Masalah Membayangi Pertemuan Menlu ASEAN yang dihadiri Rusia, China, dan Amerika Serikat
Kompas dunia | 2 Agustus 2022, 20:14 WIBPHNOM PENH, KOMPAS.TV — Para menteri luar negeri ASEAN berkumpul di Phnom Penh ibukota Kamboja bersama diplomat top dari negara mitra, Amerika Serikat, Cina, Rusia serta kekuatan dunia lainnya pada 3-5 Agustus, dibayangi sederet masalah serius mulai perang di Ukraina dan junta militer Myanmar yang mencari gara-gara dengan mengeksekusi 4 tahanan politik, seperti laporan Straits Times, Selasa, (2/8/2022).

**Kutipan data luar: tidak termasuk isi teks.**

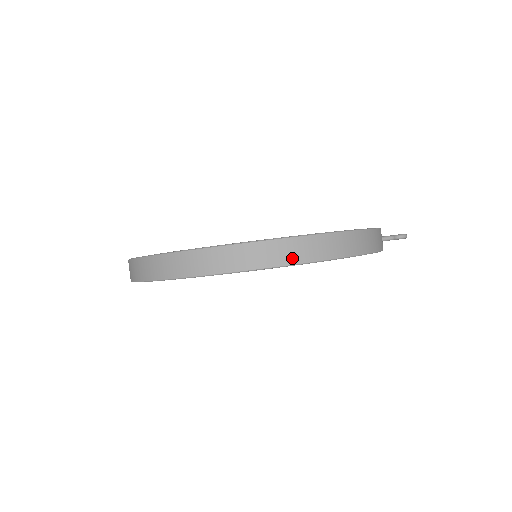
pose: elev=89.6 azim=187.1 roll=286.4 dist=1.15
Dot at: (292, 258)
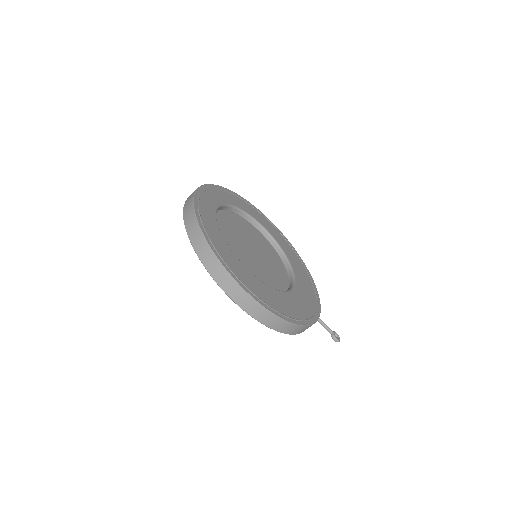
Dot at: (228, 291)
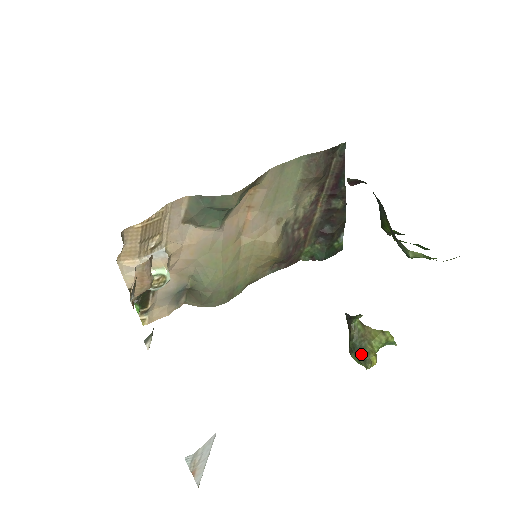
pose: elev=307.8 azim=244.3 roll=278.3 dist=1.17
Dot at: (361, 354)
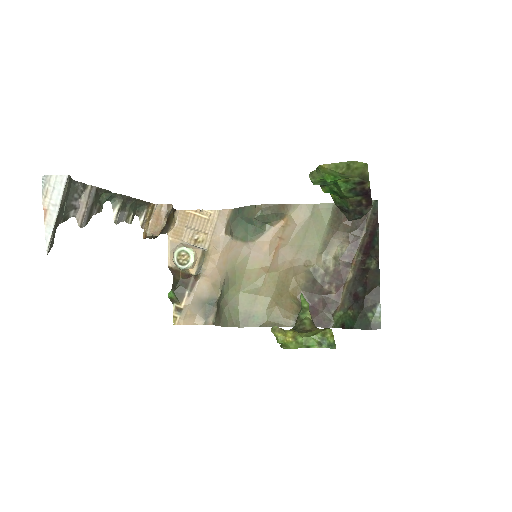
Dot at: occluded
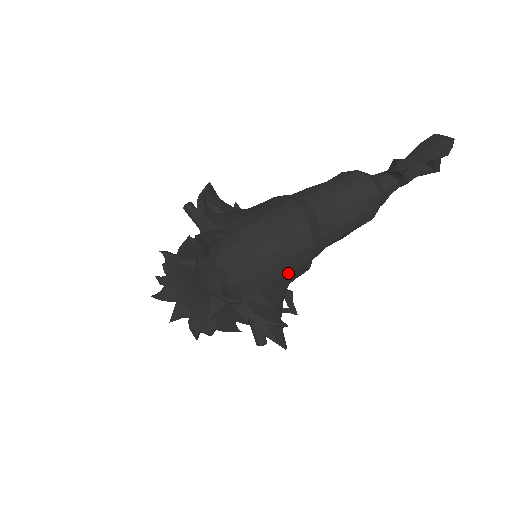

Pertemuan Menlu ASEAN dan mitra itu dilaksanakan di tengah ketegangan atas invasi Ukraina dan kekhawatiran atas ambisi Beijing yang berkembang di wilayah tersebut.
Pertemuan Perhimpunan Bangsa-Bangsa Asia Tenggara ASEAN akan melihat Menlu AS Antony Blinken dan Menlu Rusia Sergey Lavrov bersama-sama di tempat yang sama untuk kedua kalinya dalam sebulan terakhir, meskipun tidak jelas apakah keduanya akan bertemu.

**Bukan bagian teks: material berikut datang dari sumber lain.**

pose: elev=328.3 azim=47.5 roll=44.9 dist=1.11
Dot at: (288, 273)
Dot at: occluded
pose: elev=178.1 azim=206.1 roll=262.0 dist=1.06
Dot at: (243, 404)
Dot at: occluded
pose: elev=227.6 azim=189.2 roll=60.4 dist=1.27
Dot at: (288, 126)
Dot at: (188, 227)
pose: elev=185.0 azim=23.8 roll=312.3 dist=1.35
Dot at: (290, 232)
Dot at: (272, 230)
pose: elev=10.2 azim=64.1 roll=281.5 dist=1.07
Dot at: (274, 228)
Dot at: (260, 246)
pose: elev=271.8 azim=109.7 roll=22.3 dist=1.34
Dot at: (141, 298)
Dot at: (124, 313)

Keduanya tidak bertemu secara terpisah saat menghadiri pertemuan Menlu Kelompok G20 di Bali, Indonesia, awal Juli lalu, namun melakukan kontak langsung pertama mereka sejak sebelum Rusia menginvasi Ukraina melalui panggilan telepon pada hari Jumat, ketika Blinken mendesak Moskow untuk menerima kesepakatan untuk membebaskan tahanan Amerika Brittney Griner dan Paul Whelan dan membahas masalah-masalah lain.

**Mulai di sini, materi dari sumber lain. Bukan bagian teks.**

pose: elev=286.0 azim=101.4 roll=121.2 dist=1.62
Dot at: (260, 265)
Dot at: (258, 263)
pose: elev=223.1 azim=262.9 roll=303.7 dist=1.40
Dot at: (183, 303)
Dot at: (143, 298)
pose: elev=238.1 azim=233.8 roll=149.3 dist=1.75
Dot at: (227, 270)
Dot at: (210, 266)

Turut hadir Menteri Luar Negeri China Wang Yi.
Banyak yang mendesak Beijing menggunakan kemitraannya dengan Rusia untuk mendorong diakhirinya konflik di Ukraina dan untuk membantu mempromosikan perdamaian dan kembalinya pemerintahan sipil di Myanmar setelah kudeta Februari 2021 yang memicu protes massa dan perlawanan bersenjata.
Pertemuan itu terjadi pada saat ketegangan antara Washington dan Beijing ketika AS melawan pengaruh ekonomi dan militer China yang tumbuh di Asia-Pasifik.
Baca Juga: Kekerasan di Myanmar Makin Parah, Malaysia Desak ASEAN Ambil Keputusan Besar pada KTT November
Ketua Kongres AS Nancy Pelosi sedang melakukan tur di kawasan itu dan mungkin mengunjungi Taiwan yang meningkatkan gesekan lebih lanjut.
Juru bicara Kementerian Luar Negeri China Zhao Lijian memperingatkan pekan lalu bahwa "mereka yang bermain api akan binasa karenanya."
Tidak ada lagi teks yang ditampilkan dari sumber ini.